Marissa Coblentz l NTS Class of 2013
Master of Divinity Degree Program
Last spring, I found out that I was pregnant with my first child. This discovery evoked a lot of emotions, but one of the strongest was fear. Most miscarriages happen in the first trimester, so I thought if I could make it through those first three months, I would stop being afraid. Then I heard about a woman who miscarried at six months. So six months was the goal. Then a lady in my birthing class told me about the loss of her baby immediately after birth. Then I learned about SIDS. I realized pretty quickly that I had started down a path with potential peril at every turn.
But my story does not begin there.
I met Janet Benefiel early in my seminary career. She taught the only Sunday School class at my church. I loved her enthusiasm for the book of Mark, so I began attending regularly. It quickly became apparent that Janet’s enthusiasm went beyond biblical studies. She was enthusiastic about organizing group games, thrift store and estate sale shopping, hosting events, and matchmaking the many single people in our church, among other things. But what she was most enthusiastic about was the coming of God’s kingdom. I had never met anyone who so thoroughly loved life and was yet so excited for the end of the world.
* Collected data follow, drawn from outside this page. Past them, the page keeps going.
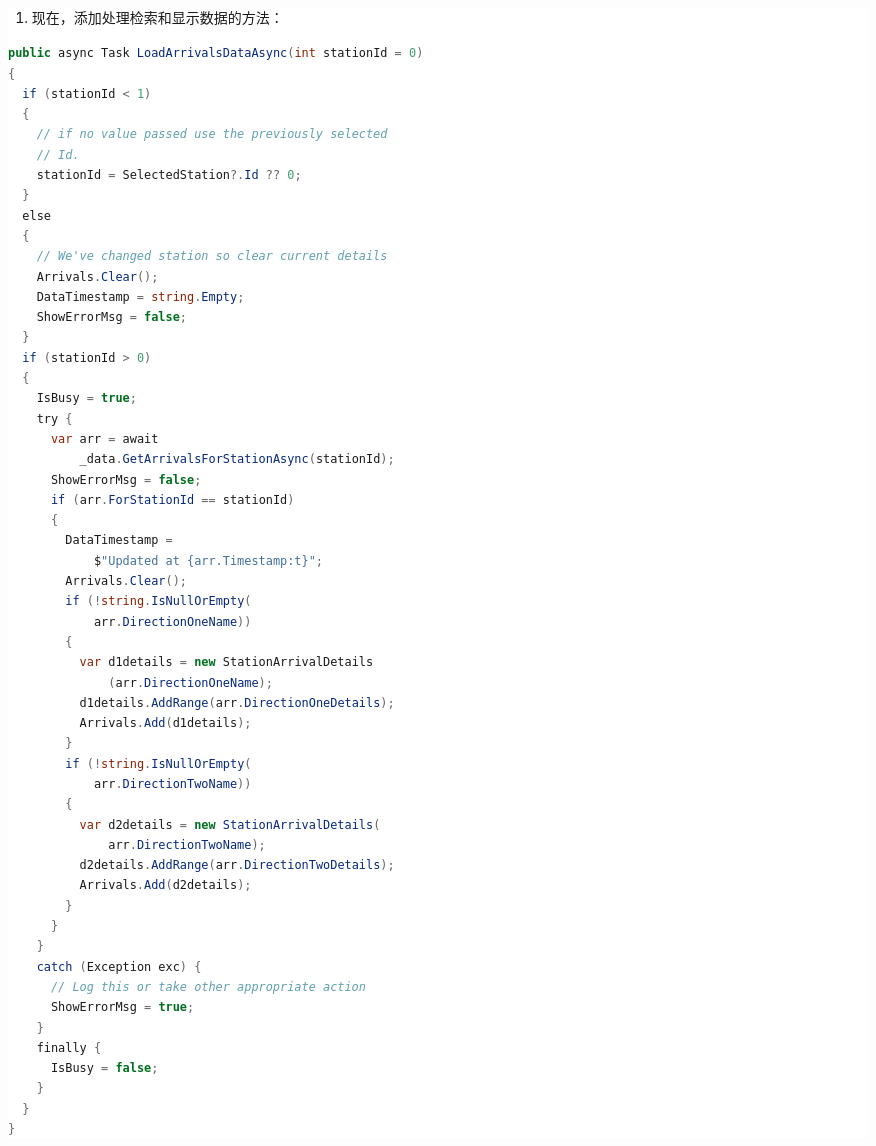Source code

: 1.  现在，添加处理检索和显示数据的方法：

```cs
public async Task LoadArrivalsDataAsync(int stationId = 0)
{
  if (stationId < 1) 
  {
    // if no value passed use the previously selected 
    // Id.
    stationId = SelectedStation?.Id ?? 0;
  }
  else 
  { 
    // We've changed station so clear current details
    Arrivals.Clear();
    DataTimestamp = string.Empty;
    ShowErrorMsg = false;
  }
  if (stationId > 0) 
  {
    IsBusy = true;
    try {
      var arr = await 
          _data.GetArrivalsForStationAsync(stationId);
      ShowErrorMsg = false;
      if (arr.ForStationId == stationId) 
      {
        DataTimestamp = 
            $"Updated at {arr.Timestamp:t}";
        Arrivals.Clear();
        if (!string.IsNullOrEmpty(
            arr.DirectionOneName)) 
        {
          var d1details = new StationArrivalDetails
              (arr.DirectionOneName);
          d1details.AddRange(arr.DirectionOneDetails);
          Arrivals.Add(d1details);
        }
        if (!string.IsNullOrEmpty(
            arr.DirectionTwoName)) 
        {
          var d2details = new StationArrivalDetails(
              arr.DirectionTwoName);
          d2details.AddRange(arr.DirectionTwoDetails);
          Arrivals.Add(d2details);
        }
      }
    }
    catch (Exception exc) {
      // Log this or take other appropriate action
      ShowErrorMsg = true;
    }
    finally {
      IsBusy = false;
    }
  }
}
```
Growing up in the church, I heard lots about heaven and hell. I knew that the world could end at any moment, so I needed to “get right” with God every chance I had. Whenever I found myself unexpectedly alone, I considered the possibility that I had missed the rapture. I knew women who had prayed that they could just get married before The Second Coming. My ideas of heaven were vague, but the vividness of the sheep and the goats who said, “But when did we see you hungry?” never left my consciousness. How could this woman who was so joyful possibly pray with such fervor for the terrifying “Day of the Lord” when we would all be separated and most of us most likely condemned? How could she pray that joyous occasions like marriage and children and graduating from seminary would be preempted by some reincarnation of the city of Jerusalem?
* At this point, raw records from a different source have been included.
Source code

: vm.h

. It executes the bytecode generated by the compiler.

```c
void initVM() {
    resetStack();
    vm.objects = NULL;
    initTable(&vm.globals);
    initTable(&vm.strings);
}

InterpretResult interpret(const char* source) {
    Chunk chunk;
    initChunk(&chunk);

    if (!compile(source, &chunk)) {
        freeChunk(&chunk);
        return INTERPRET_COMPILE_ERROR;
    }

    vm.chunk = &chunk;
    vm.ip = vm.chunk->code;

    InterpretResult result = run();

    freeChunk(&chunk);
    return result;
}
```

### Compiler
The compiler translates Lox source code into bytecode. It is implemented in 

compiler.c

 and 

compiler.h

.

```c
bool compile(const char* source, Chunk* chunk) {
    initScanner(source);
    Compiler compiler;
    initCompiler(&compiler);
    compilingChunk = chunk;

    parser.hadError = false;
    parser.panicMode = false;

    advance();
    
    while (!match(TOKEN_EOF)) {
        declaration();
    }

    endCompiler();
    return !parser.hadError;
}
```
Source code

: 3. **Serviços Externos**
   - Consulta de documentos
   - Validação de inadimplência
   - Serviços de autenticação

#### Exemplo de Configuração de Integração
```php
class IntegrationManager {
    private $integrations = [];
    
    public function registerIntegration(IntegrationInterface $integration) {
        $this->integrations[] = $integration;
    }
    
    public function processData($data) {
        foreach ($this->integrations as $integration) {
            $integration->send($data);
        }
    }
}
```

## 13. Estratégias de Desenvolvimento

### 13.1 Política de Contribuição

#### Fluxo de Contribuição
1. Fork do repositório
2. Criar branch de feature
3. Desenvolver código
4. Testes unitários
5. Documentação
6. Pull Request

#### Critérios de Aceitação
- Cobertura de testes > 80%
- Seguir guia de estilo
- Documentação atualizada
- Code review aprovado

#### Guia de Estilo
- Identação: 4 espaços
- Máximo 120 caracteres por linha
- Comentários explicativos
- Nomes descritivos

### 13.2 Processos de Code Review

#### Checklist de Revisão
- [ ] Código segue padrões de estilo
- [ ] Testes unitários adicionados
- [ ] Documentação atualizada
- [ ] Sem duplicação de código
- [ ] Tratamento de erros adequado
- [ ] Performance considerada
As I listened to Janet’s husband, Dr. Benefiel, and others at NTS talk about the idea of the already/not yet kingdom of God over and over, I began to see what Janet saw. The joys of this life so often go hand in hand with deep grief. We experience the kingdom of God in the joys. Love, joy, and peace are all fruits of that kingdom. That is the “already” part. But God’s kingdom has not been fully established on earth. Sickness, pain, and death are part of the “not yet” where sin still reigns and creation still groans awaiting redemption. In the midst of this sometimes overwhelming fear I felt during my pregnancy, I forgot this. One of my classmates counseled me to just trust God with my baby’s life. But what about all those stories I had heard of miscarriage and stillbirth? What about those women? Had they not trusted God, I wondered?
I was mulling over my obvious lack of faith one day in chapel. Dr. Busic was in the midst of a series on the Lord’s Prayer, and that day’s message was on the phrase, “Thy will be done on earth as it is in heaven.” As I contemplated those words, my eyes were opened. The healthy birth of my child was God’s will! God and I are on the same side. It is sin and death that I was pushing against.
As I watched Janet face the cancer spreading in her body, I began to pray with her— not just for the healing of her body, but for the healing of all things. I don’t know all the details of the future coming of our Lord, but I do know that the redemption of creation does not include stillborn children or the invasion of cancer. I will miss Janet Benefiel and her enthusiasm for things, but I rejoice in the knowledge that she clung to—that there is coming a day when death will be no more, when all things will be made right, when we shall know fully even as we are fully known.
Dr. Noble said in one of his classes that the single most important doctrine that pastors can teach their congregations is the already/not yet kingdom. As I witnessed Janet’s longing and hope for the coming of God’s kingdom in the midst of her cancer and her complete confidence in ultimate victory over the grave, I cannot agree more. At the birth of my healthy child, I rejoiced in the already, in the way God’s kingdom is present on earth and leaks through the cracks from time to time. But I can also face my son’s future with the certainty that no matter what perils lie ahead, God’s kingdom will ultimately be victorious.